Cancels the shared CancellationToken — sources stop pulling, transforms finish their current item, sinks drain their channel receivers.
Waits up to shutdown.timeout_secs (default 30 s) for all tasks to complete.
If the deadline expires, logs a warning and orphan remaining tasks (they keep running until the process exits; dropping a JoinHandle does not abort the underlying tokio task).
Finalizes pipeline states: non-failed pipelines move to Stopped, failed pipelines stay Failed.
Force-flushes metrics, traces, and logs providers.
Aborts the health server task.

Shutdown timeout¶

Configure the drain deadline with a [shutdown] block:

[shutdown]
timeout_secs = 60

Field	Required	Default	Description
`timeout_secs`	no	30	Maximum seconds to wait for in-flight envelopes to drain after SIGINT. Must be greater than 0.

A shorter timeout means faster process exit but risks dropping envelopes that are still in channel buffers. A longer timeout gives sinks more time to flush but delays termination.

What happens to in-flight envelopes¶

Sources stop producing new envelopes immediately when the cancellation token fires. Sinks continue consuming from their channel receivers until the upstream closes (the source task drops its sender). Envelopes already in channel buffers are processed as long as they drain within the timeout. If the timeout expires first, those envelopes are lost.

Exit codes¶

Courier's run command exits with:

Code	Condition
0	All pipelines shut down cleanly (SIGINT or natural source exhaustion).
1	Configuration or startup error, or at least one pipeline hit `fail_pipeline`.
2	Invalid CLI arguments (handled by `clap`).

The fail_pipeline error policy sets the pipeline state to Failed and cancels its token.

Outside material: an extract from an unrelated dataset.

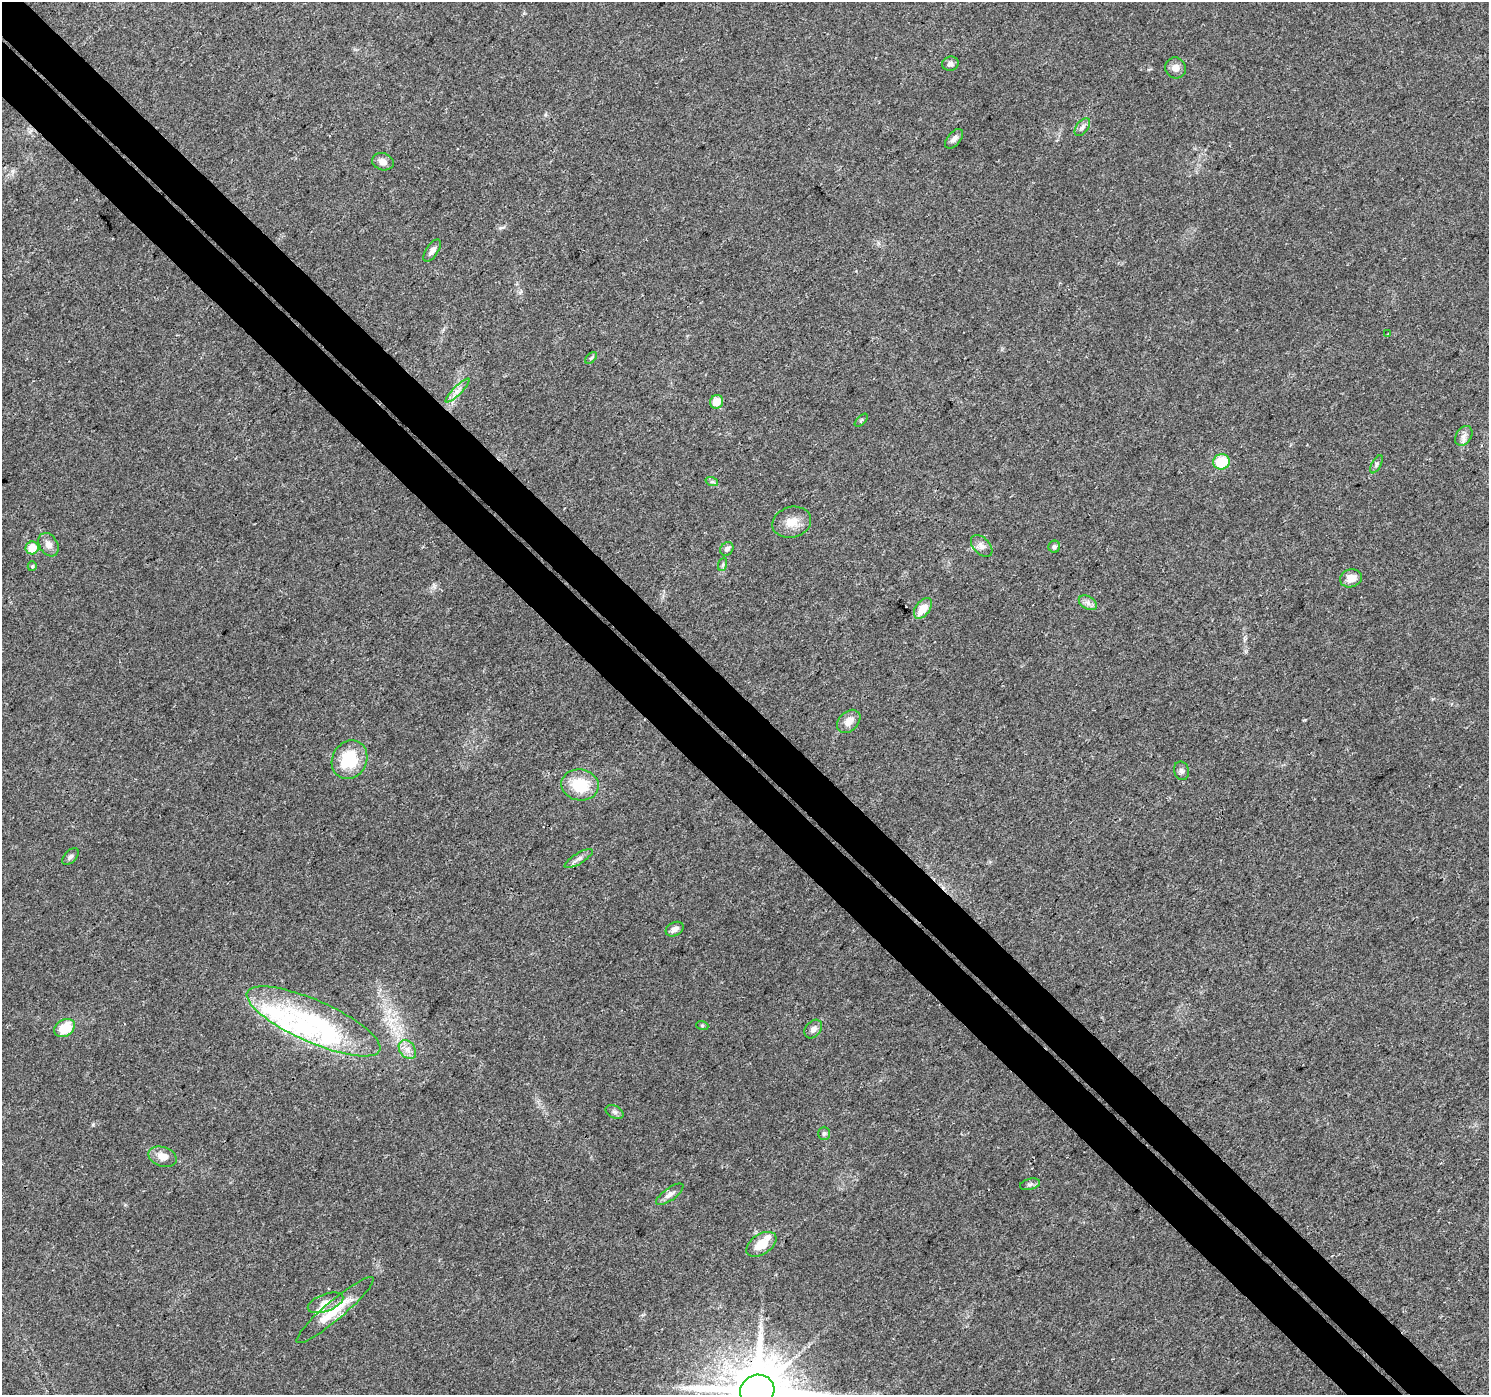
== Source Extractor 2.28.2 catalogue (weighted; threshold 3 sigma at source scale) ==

At process exit, Courier::run() inspects CourierState::has_failures() and returns RunOutcome::Failed, which maps to exit code 1.

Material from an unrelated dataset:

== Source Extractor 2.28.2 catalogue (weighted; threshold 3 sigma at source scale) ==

This lets supervisors and init systems detect runtime failures:

courier run -c config.toml || echo "Courier exited with error code $?"

In a Kubernetes pod spec, a non-zero exit code triggers pod restart policies automatically.

Interaction with error policies¶

The fail_pipeline error policy and lifecycle state are tightly coupled:

A sink or transform with on_error = "fail_pipeline" encounters an error.
NodeCtx::mark_pipeline_failed() transitions the pipeline to Failed.
The node calls cancel.cancel() to signal all other tasks in the pipeline.
Sources, transforms, and sinks see the cancellation and exit their loops.
At the end of run(), has_failures() returns true and the process exits with code 1.

The drop error policy does not affect lifecycle state — the pipeline continues running.